---- RECORDS FOR THIS TASK
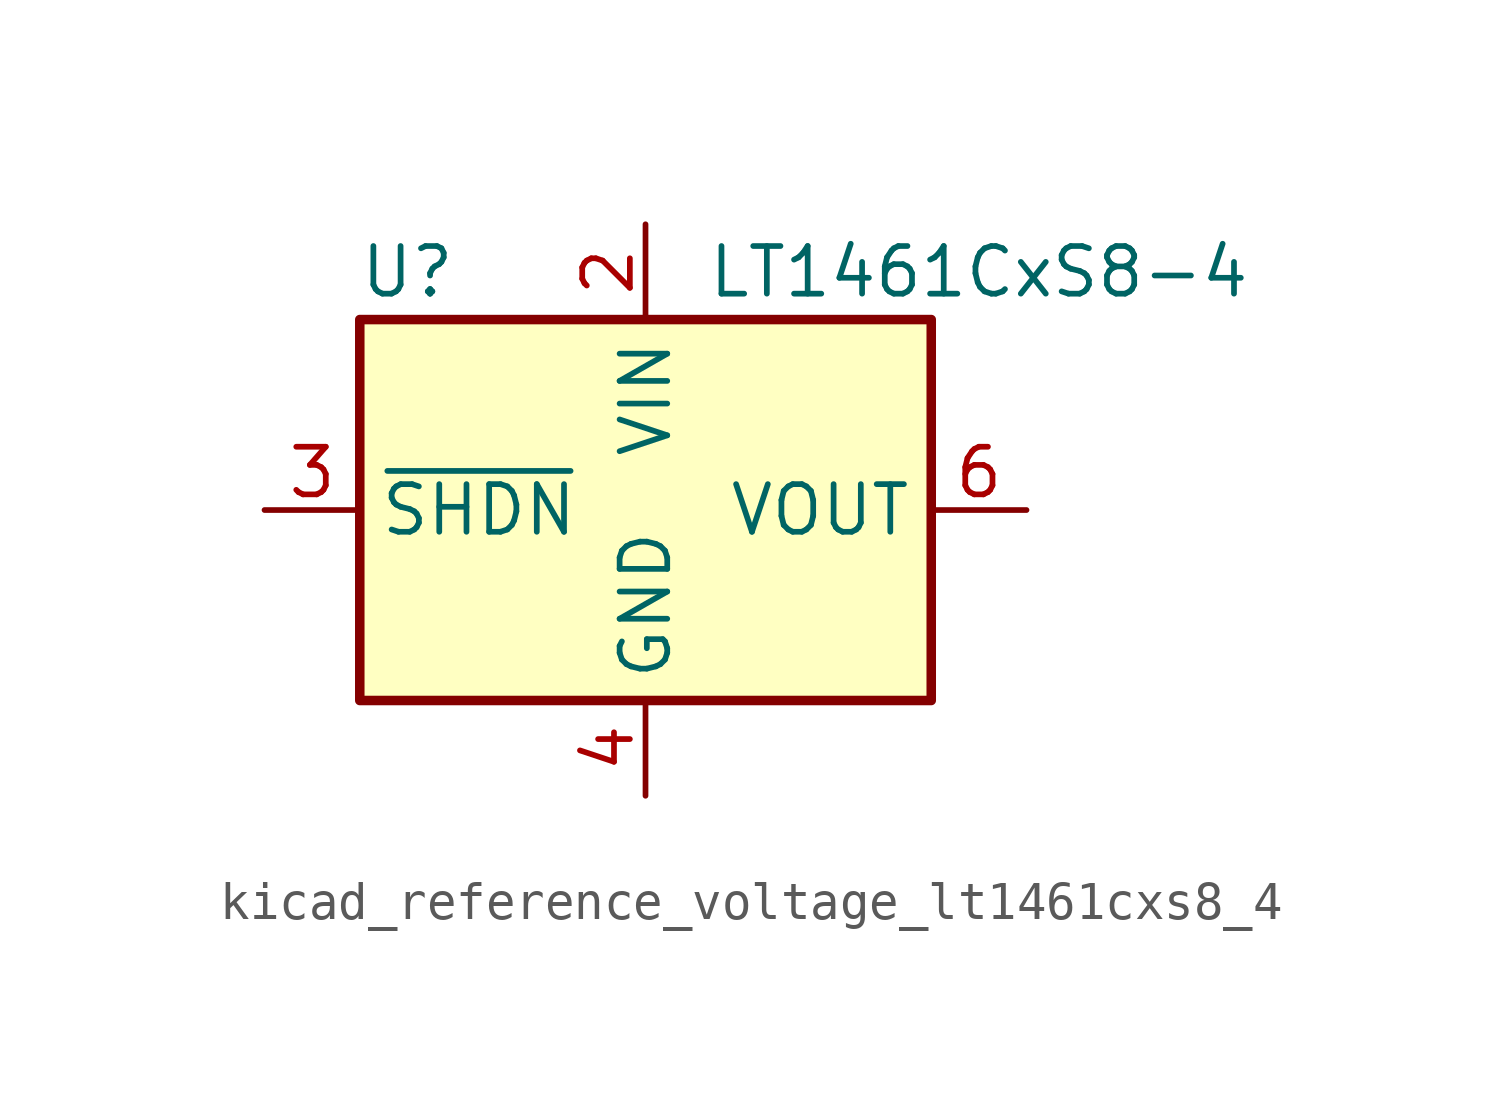
<source format=kicad_sym>
(kicad_symbol_lib
  (version 20220914)
  (generator kicad_symbol_editor)
  (symbol "kicad_reference_voltage_lt1461cxs8_4"
    (property "Reference" "U"
      (at -6.35 6.35 0)
      (effects (font (size 1.27 1.27))))
    (property "Value" "LT1461CxS8-4"
      (at 8.89 6.35 0)
      (effects (font (size 1.27 1.27))))
    (symbol "kicad_reference_voltage_lt1461cxs8_4_1_1"
      (rectangle (start -7.62 5.08) (end 7.62 -5.08) (stroke (width 0.254) (type default)) (fill (type background)))
      (pin no_connect line (at 7.62 -2.54 180) (length 2.54) hide (name "DNC" (effects (font (size 1.27 1.27)))) (number "1" (effects (font (size 1.27 1.27)))))
      (pin power_in line (at 0 7.62 270) (length 2.54) (name "VIN" (effects (font (size 1.27 1.27)))) (number "2" (effects (font (size 1.27 1.27)))))
      (pin input line (at -10.16 0 0) (length 2.54) (name "~{SHDN}" (effects (font (size 1.27 1.27)))) (number "3" (effects (font (size 1.27 1.27)))))
      (pin power_in line (at 0 -7.62 90) (length 2.54) (name "GND" (effects (font (size 1.27 1.27)))) (number "4" (effects (font (size 1.27 1.27)))))
      (pin no_connect line (at -7.62 -2.54 0) (length 2.54) hide (name "DNC" (effects (font (size 1.27 1.27)))) (number "5" (effects (font (size 1.27 1.27)))))
      (pin power_out line (at 10.16 0 180) (length 2.54) (name "VOUT" (effects (font (size 1.27 1.27)))) (number "6" (effects (font (size 1.27 1.27)))))
      (pin no_connect line (at -7.62 2.54 0) (length 2.54) hide (name "DNC" (effects (font (size 1.27 1.27)))) (number "7" (effects (font (size 1.27 1.27)))))
      (pin no_connect line (at 7.62 2.54 180) (length 2.54) hide (name "DNC" (effects (font (size 1.27 1.27)))) (number "8" (effects (font (size 1.27 1.27))))))))
</source>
--------
Without the pictures, repeat all the records word for word.

<source format=kicad_sym>
(kicad_symbol_lib
  (version 20220914)
  (generator kicad_symbol_editor)
  (symbol "kicad_reference_voltage_lt1461cxs8_4"
    (property "Reference" "U"
      (at -6.35 6.35 0)
      (effects (font (size 1.27 1.27))))
    (property "Value" "LT1461CxS8-4"
      (at 8.89 6.35 0)
      (effects (font (size 1.27 1.27))))
    (symbol "kicad_reference_voltage_lt1461cxs8_4_1_1"
      (rectangle (start -7.62 5.08) (end 7.62 -5.08) (stroke (width 0.254) (type default)) (fill (type background)))
      (pin no_connect line (at 7.62 -2.54 180) (length 2.54) hide (name "DNC" (effects (font (size 1.27 1.27)))) (number "1" (effects (font (size 1.27 1.27)))))
      (pin power_in line (at 0 7.62 270) (length 2.54) (name "VIN" (effects (font (size 1.27 1.27)))) (number "2" (effects (font (size 1.27 1.27)))))
      (pin input line (at -10.16 0 0) (length 2.54) (name "~{SHDN}" (effects (font (size 1.27 1.27)))) (number "3" (effects (font (size 1.27 1.27)))))
      (pin power_in line (at 0 -7.62 90) (length 2.54) (name "GND" (effects (font (size 1.27 1.27)))) (number "4" (effects (font (size 1.27 1.27)))))
      (pin no_connect line (at -7.62 -2.54 0) (length 2.54) hide (name "DNC" (effects (font (size 1.27 1.27)))) (number "5" (effects (font (size 1.27 1.27)))))
      (pin power_out line (at 10.16 0 180) (length 2.54) (name "VOUT" (effects (font (size 1.27 1.27)))) (number "6" (effects (font (size 1.27 1.27)))))
      (pin no_connect line (at -7.62 2.54 0) (length 2.54) hide (name "DNC" (effects (font (size 1.27 1.27)))) (number "7" (effects (font (size 1.27 1.27)))))
      (pin no_connect line (at 7.62 2.54 180) (length 2.54) hide (name "DNC" (effects (font (size 1.27 1.27)))) (number "8" (effects (font (size 1.27 1.27))))))))
</source>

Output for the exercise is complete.